Anna Christina (Kia) Nobre
Anna Christina Nobre (known as Kia Nobre) is Professor of Cognitive Neuroscience at the University of Oxford and Tutorial Fellow in Psychology at New College Oxford. She is the Director of the Oxford Centre for Human Brain Activity (OHBA) at the Department of Psychiatry; Head of the Brain & Cognition Laboratory (B&C) at the Department of Experimental Psychology; and, together with Professor Miles Hewstone, Co-Director of the Oxford Social Neuroscience Laboratory (OXSONE) in the Department of Experimental Psychology. She is also Adjunct Professor in the Department of Neurology at Northwestern University, where she has a longstanding collaboration with members of the Cognitive Neurology and Alzheimer’s Disease Center (CNADC).
Professor Nobre holds many positions of responsibility at the University of Oxford and in the cognitive neuroscience community at large. She is the Psychology and Neuroscience Delegate for the Oxford University Press (OUP), member of the Wellcome Trust Neuroscience and Mental Health Funding Committee, advisor to the James S. McDonnell Foundation Program in Understanding Human Cognition, and serves on the editorial board of several journals.
The primary objective of Nobre’s research is to reveal the organizational principles of the neural systems that support cognitive functions in the human brain.
Current work in her laboratory investigates the dynamic regulation of perception, action and memory by changing predictions, task goals and motivation -- “attentional orienting”. Current projects investigate how different types of expectations are generated (e.g., spatial, temporal, motivational) and how they modulate different aspects of neural processing. Areas of particular interest are: the interplay between attention and memory, the role of temporal expectations and synchronisation in modulating perception, and the integration of predictive signals to guide perception and decision-making. The laboratory also plans to test the role that these basic and varied attentional modulatory mechanisms play in psychological disorders.
Her methodological approach is to combine a variety of complementary non-invasive techniques to measure the human brain at work. The multi-methodological approach affords a balanced grasp of conceptual issues. The laboratory is unusual in its mastery of multiple brain-imaging and related methods, including magnetoencephalography (MEG), electroencephaography (EEG) and event-related potentials (ERPs), functional magnetic-resonance imaging (fMRI), transcranial magnetic stimulation (TMS), and eye-tracking. The laboratory is also a pioneer in combining and integrating methods, such as simultaneous EEG/TMS and EEG/fMRI.
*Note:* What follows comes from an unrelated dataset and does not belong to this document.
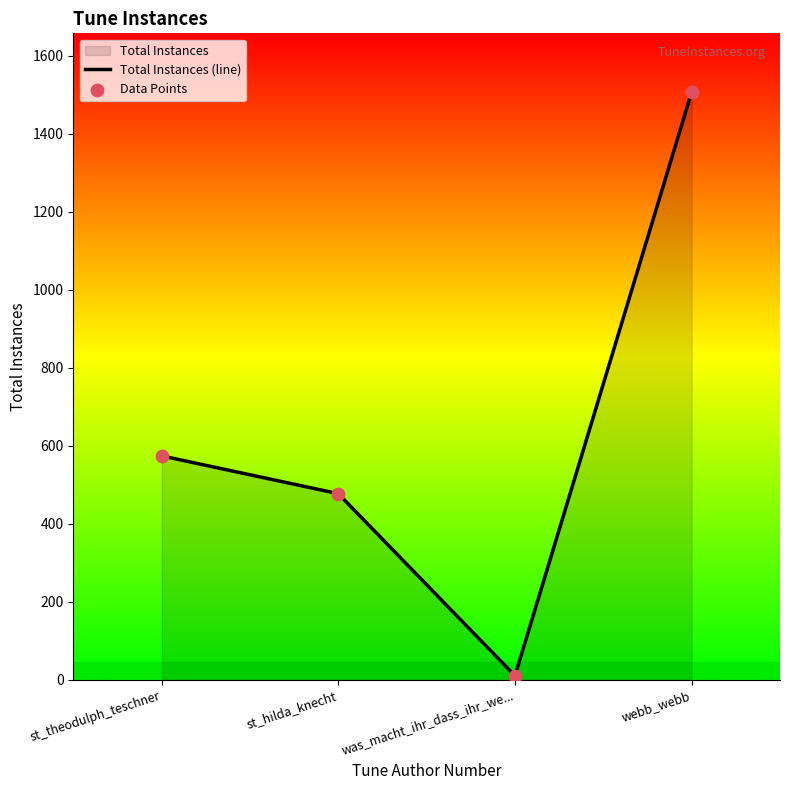

Which series has the largest total across all categories?

Total Instances (line)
Funding for the research in the Brain & Cognition Laboratory has come primarily from the Wellcome Trust, Biotechnology and Biological Sciences Research Council (BBSRC), and James S. McDonnell Foundation (JSMF). In addition, members of the lab have been supported by the Medical Research Council (MRC), Royal Society, Clarendon Fund, John Fell Fund, Programme Alban, New College Oxford, St John’s College Oxford, Spanish Ministry of Education and Culture, Marshall Scholarship, and Commonwealth Scholarship. The Brain & Cognition Laboratory has also collaborated on industrial projects, holding research contracts with GlaxoSmithKline and Unilever.
Kia Nobre was born and raised in Rio de Janeiro, Brazil. She completed her primary and secondary education at the Escola Americana do Rio de Janeiro, and her undergraduate studies at Williams College, Massachusetts, USA. She obtained her PhD from Yale University (1992), supervised by Gregory McCarthy. Her doctoral thesis work used scalp and intracranial EEG recordings to investigate linguistic processing in the human brain and its modulation by selective attention. She remained with McCarthy as a postdoctoral fellow (1992-3), contributing to some of the earliest fMRI studies of cognition, and then became Instructor at Harvard Medical School, doing postdoctoral research at the Behavioral Neurology Unit of Beth Israel Hospital (1993-4). She moved to the University of Oxford as the Astor & Todd Bird Junior Research Fellow in Psychology at New College Oxford and as McDonnell Pew Lecturer in Cognitive Neuroscience (1994-6), when she set up the Brain & Cognition Laboratory. In 1996, she took up a position as University Lecturer in the Department of Experimental Psychology and as Tutorial Fellow at New College; and has been promoted to Professor in Cognitive Neuroscience. She also holds an Adjunct Professor position at Northwestern University in Chicago, USA, where she has maintained her active collaboration with Marsel Mesulam, which she initiated at Harvard.